ANKARA, Turkey — The Canadian government’s decision to suspend export of key drone parts to Turkey has once again thrown a spotlight on Turkey’s ongoing efforts to develop a self-sufficient defense industry.
Turkish President Recep Tayyip Erdogan often boasts at party rallies that his governance since 2002 has reduced Turkey’s dependency on foreign weapons systems from 80 percent to 30 percent. There is truth in that, although the actual percentages remain a mystery, mainly due to the difficulty of defining what is truly a local or national system.

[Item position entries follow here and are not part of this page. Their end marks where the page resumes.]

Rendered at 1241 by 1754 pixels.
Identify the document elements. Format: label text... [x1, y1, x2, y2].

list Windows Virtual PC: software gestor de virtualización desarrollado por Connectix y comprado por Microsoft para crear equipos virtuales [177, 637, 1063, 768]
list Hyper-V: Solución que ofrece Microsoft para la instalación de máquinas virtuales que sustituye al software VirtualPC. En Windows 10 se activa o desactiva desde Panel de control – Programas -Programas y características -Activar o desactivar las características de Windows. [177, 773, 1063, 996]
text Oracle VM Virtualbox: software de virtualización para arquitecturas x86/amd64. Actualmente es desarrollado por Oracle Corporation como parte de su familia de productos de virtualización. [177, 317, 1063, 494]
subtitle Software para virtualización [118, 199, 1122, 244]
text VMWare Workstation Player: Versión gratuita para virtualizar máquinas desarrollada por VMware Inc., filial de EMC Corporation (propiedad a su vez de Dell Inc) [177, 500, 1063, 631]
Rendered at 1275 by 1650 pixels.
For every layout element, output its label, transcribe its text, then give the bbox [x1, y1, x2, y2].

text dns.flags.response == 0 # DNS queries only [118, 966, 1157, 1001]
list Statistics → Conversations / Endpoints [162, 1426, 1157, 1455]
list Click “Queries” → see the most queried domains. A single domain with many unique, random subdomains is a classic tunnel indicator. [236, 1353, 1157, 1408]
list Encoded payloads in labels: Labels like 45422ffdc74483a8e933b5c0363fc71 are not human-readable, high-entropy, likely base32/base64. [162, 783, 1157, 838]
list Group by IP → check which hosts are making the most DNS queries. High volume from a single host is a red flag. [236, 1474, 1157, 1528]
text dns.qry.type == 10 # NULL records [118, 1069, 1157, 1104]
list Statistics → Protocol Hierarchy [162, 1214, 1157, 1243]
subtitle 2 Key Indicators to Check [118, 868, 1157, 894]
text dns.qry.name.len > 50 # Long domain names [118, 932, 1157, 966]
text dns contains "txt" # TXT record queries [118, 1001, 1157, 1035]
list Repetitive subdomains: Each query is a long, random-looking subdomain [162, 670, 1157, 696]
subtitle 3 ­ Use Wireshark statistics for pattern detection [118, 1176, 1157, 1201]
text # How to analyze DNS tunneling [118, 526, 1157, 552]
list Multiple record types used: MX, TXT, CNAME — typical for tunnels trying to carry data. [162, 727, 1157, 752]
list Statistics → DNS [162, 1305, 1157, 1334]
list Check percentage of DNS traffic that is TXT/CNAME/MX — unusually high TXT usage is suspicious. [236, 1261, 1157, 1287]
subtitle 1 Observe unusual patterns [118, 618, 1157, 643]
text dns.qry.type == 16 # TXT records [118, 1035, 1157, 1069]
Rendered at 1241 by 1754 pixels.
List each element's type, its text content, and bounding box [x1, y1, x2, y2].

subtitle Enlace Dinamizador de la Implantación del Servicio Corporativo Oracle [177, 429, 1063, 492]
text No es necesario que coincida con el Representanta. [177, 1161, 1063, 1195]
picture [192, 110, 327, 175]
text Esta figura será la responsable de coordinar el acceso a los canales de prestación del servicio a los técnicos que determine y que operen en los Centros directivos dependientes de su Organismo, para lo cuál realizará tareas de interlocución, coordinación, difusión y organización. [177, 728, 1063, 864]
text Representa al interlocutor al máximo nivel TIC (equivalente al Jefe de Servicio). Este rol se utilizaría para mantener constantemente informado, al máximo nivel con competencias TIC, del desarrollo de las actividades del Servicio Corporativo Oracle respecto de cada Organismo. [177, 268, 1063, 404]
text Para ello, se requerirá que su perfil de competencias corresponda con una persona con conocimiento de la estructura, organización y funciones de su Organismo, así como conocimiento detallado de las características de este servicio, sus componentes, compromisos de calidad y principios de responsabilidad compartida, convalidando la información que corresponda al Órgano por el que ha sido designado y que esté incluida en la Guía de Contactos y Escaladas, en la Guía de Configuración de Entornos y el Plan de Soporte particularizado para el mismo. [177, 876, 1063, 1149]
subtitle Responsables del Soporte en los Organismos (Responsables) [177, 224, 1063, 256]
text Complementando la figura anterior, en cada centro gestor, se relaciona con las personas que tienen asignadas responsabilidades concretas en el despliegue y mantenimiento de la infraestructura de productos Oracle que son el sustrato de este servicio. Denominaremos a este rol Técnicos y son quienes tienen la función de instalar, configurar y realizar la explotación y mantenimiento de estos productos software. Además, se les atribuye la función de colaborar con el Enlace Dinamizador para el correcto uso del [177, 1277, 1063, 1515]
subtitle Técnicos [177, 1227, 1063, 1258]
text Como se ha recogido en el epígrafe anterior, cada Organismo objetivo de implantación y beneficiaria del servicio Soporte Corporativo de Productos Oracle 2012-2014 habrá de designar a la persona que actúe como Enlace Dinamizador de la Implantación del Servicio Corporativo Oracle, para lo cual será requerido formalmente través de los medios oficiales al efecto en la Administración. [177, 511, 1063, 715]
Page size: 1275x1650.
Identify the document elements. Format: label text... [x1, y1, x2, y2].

Most Turkish “national” systems depend on various degrees of foreign input, often including critical parts only available abroad. The T129, an “indigenous” attack helicopter, is a Turkish variant of the Italian-British AgustaWestland A129 Mangusta chopper. Turkey’s local industry has no engine technology.
The “national” new generation tank Altay is facing major delays, due to the lack of a foreign engine and transmission system. Turkey’s first “indigenous” landing platform dock, the TCG Anadolu, will enter into service next year, but the $1 billion or more ship is being built under license from Spain’s Navantia.
Even Turkey’s biggest success in the past few years, a locally-built drone known as the Bayraktar TB-2, features critical foreign parts — an issue now in the spotlight following Canadian Foreign Minister Francois-Philippe Champagne’s Oct. 5 announcement to suspend export permits of drone technology to Turkey, which is backing Azerbaijan in the recent Azeri-Armenian military conflict.
Champagne issued the pause in exports alongside an order for his ministry to investigate claims that Canadian drone technology is being used in the fighting. The decision followed an announcement by disarmament group Project Ploughshares, which warned the multimillion-dollar exports of high-tech sensors and targeting technology produced by L3Harris WESCAM in Burlington, Ont., are in direct contravention of Canada’s domestic laws and its international obligations under the United Nations Arms Trade Treaty, to which the Trudeau government acceded almost exactly a year ago.
L3Harris WESCAM, the Canadian subsidiary of U.S. defense giant L3Harris, is one of the world’s leading producers and exporters of electro-optical/infra-red (EO/IR) imaging and targeting sensor systems — both of which are featured on the Bayraktar drones.
“These sensors are integral for their ability to conduct drone warfare, which they’ve done increasingly... in the past few years across several conflict zones,” Kelsey Gallagher, a Project Ploughshares researcher, told Radio Canada International. “If the exports of these sensors were completely halted, then Turkey would not have the sensors necessary to conduct modern airstrikes.”
“This [the suspension of Canadian supplies] may cause disruption in the production line,” said one local aerospace analyst, “unless substituted immediately.”
“There may be some other foreign suppliers to be used as a stop-gap solution," the analyst added. "But this is mostly a Western (including Israeli) technology and may not reach Turkish manufacturers due to political reasons.”
Turkey’s top procurement official, however, has a solution. Ismail Demir, president of the defense procurement agency SSB, twitted Oct. 6, the day after the Canadian decision, that Turkey would soon start to mass produce the CATS electro-optical system, to replace the WESCAM technology used in the TB-2 drone.
CATS will be produced by military electronics specialist Aselsan, Turkey’s biggest defense company. Demir said that Aselsan has also begun to work on developing a future version of the CATS system.
Demir also talked up another new indigenous ambition: Project Özgür, or “free” in Turkish. Özgür is part of a broader upgrade effort designed to extend the life of the Turkish F-16 fleet.
“This program aims to completely nationalize electronic systems on our F-16s,” Demir told the HaberTurk newspaper Oct. 6. The full upgrade work will also involve structural and avionic modernization.
Turkey views the F-16 upgrades as a stop-gap solution before it builds its own indigenous fighter, the TF-X. But the TF-X effort has moved at a crawl, with no notable progress in the past few years, due mainly to the lack of an engine to power the planned fighter.